The attack was videotaped as a crowd shouted “Allahu akbar!” and young boys recorded it on their mobile phones. The savagery of the murders did not lead, as one would logically expect, to enhanced protection of Ahmadis within Indonesia, but to the opposite. They were essentially blamed for causing the attacks by existing, and banned outright in multiple provinces. In West Java, they cannot identify themselves as Ahmadis.
And now, this, from Modern, Moderate, Tolerant Indonesia. “Indonesian court lets anti-Ahmadi mob perpetrators off ‘lightly’,” from Agence France-Presse, July 28 (thanks to all who sent this in):
SERANG, INDONESIA: In what seems to have been a light sentence, an Indonesian court on Thursday sentenced religious fanatics who killed three members of the minority Ahmadiyah Muslim sect in a frenzied mob attack to between three and six months in jail.
Dani bin Misra, a 17-year-old who smashed a victim’s skull with a stone, received three months for manslaughter.
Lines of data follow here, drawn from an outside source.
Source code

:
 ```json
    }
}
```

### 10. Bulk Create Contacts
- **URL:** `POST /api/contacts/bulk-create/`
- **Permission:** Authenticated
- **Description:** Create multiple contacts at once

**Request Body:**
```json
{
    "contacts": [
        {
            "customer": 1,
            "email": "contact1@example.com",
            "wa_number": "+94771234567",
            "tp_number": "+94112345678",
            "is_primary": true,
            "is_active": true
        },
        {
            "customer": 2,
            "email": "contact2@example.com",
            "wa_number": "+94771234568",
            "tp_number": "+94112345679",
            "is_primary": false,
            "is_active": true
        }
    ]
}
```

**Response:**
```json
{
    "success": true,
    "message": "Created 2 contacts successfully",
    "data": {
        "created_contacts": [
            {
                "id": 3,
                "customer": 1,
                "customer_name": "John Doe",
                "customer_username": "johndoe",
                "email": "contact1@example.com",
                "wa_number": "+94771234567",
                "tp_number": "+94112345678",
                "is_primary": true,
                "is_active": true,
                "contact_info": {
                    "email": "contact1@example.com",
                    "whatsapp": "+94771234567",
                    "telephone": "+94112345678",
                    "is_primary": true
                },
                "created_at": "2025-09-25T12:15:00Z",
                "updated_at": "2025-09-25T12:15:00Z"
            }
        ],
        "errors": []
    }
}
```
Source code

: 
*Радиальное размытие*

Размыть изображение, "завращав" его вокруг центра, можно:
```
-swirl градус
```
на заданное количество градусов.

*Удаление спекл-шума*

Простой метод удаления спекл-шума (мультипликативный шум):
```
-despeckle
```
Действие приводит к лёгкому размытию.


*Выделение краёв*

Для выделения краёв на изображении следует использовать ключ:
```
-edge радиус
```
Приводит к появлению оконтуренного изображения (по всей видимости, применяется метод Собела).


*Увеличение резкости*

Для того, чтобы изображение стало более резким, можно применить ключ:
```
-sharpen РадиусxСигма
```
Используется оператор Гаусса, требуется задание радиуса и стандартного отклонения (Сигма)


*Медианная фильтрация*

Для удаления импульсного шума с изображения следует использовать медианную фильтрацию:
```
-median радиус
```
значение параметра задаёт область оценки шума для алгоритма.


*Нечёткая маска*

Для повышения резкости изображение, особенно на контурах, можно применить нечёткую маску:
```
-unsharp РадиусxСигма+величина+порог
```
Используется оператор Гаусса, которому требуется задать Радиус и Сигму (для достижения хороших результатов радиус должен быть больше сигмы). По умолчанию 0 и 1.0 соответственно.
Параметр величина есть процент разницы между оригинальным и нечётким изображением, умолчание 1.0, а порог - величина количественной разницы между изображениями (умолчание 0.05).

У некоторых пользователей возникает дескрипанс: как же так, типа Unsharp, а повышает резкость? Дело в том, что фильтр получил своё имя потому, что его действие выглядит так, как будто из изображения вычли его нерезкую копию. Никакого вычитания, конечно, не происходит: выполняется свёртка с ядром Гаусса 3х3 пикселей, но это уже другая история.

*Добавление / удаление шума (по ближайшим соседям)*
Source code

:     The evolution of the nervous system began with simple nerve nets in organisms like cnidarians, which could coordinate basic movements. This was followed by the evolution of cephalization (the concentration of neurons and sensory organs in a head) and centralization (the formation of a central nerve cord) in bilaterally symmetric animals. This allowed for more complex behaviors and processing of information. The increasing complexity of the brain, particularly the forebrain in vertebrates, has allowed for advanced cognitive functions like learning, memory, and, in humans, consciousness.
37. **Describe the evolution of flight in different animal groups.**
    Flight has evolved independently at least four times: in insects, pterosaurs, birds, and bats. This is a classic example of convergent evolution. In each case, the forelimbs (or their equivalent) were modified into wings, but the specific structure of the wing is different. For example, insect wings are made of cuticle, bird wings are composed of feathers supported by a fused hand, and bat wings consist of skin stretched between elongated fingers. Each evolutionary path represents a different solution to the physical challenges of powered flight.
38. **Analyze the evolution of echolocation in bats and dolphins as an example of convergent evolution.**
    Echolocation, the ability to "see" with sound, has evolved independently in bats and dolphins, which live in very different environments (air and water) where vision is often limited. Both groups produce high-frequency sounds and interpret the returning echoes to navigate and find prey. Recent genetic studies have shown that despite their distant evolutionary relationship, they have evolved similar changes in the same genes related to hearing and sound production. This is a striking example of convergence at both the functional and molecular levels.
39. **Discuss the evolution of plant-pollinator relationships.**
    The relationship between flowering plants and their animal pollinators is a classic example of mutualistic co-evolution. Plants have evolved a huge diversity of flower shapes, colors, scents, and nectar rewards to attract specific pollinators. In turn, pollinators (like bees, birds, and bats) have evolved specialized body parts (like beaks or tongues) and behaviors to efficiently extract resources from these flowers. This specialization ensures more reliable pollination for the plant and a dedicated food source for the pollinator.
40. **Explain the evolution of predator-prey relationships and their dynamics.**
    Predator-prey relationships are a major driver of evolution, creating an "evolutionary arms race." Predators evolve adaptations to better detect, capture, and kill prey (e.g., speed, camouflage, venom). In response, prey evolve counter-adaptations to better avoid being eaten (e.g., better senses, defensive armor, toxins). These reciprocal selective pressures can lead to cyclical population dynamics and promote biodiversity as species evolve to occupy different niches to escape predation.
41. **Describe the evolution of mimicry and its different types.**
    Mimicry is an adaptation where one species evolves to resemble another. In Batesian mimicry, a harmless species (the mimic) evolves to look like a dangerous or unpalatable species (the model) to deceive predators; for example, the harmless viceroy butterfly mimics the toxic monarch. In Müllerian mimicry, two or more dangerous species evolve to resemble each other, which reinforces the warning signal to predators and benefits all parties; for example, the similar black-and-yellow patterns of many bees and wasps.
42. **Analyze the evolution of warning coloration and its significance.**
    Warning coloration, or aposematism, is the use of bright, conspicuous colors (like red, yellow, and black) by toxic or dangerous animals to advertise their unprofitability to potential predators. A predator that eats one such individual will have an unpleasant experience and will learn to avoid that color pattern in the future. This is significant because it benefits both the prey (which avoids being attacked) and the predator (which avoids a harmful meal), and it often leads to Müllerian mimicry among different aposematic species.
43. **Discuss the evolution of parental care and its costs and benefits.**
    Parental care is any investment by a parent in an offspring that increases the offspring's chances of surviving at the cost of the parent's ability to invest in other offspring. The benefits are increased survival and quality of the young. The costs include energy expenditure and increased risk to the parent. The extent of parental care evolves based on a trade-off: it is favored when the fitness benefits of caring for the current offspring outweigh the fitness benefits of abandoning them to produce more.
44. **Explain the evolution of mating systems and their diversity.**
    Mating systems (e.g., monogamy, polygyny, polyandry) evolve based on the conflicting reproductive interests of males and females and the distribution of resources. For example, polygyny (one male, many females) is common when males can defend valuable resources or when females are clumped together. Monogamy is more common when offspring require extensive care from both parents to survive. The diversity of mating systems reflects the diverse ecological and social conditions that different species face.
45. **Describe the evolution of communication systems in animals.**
While Idris bin Mahdani, who led the mob of more than 1,000 Muslims in the February attack, was convicted of illegal possession of a machete and received five months and 15 days in jail.
Twelve people stood for trial, but none faced murder charges in what human rights activists termed was a travesty of justice in the world’s most populous Muslim-majority country.
The unprovoked violence against the Ahmadiyah sect members in Cikeusik, western Java, was one of the most horrific in a long line of attacks on the minority group in Indonesia in recent years.
Ahmadiyah, unlike mainstream Muslims, do not believe Mohammed was the last prophet and are regarded as heretics and blasphemers by conservatives in places like Indonesia and Pakistan.
A secretly filmed video of the attack brought religious violence in Indonesia under the international spotlight, and provoked condemnation from the United States, Italy and international rights groups.
“When the Cikeusik video went viral, people around the world were shocked and appalled by the savagery of the mob kicking and slashing three men to death,” Human Rights Watch Deputy Director for Asia Phil Robertson said.
“But instead of charging the defendants with murder and other serious crimes, prosecutors came up with an almost laughable list of “˜slap-on-the wrist” charges.
“The Cikeusik trial sends the chilling message that attacks on minorities like the Ahmadiyah will be treated lightly by the legal system. This is a sad day for justice in Indonesia.”
It’s not the first, and it won’t be the last. One will also recall the equally laughable sentences given to the members of a mob that went on a rampage against Christian targets in February. And by rewarding bad behavior, as the judiciary must know, it is encouraging more of it.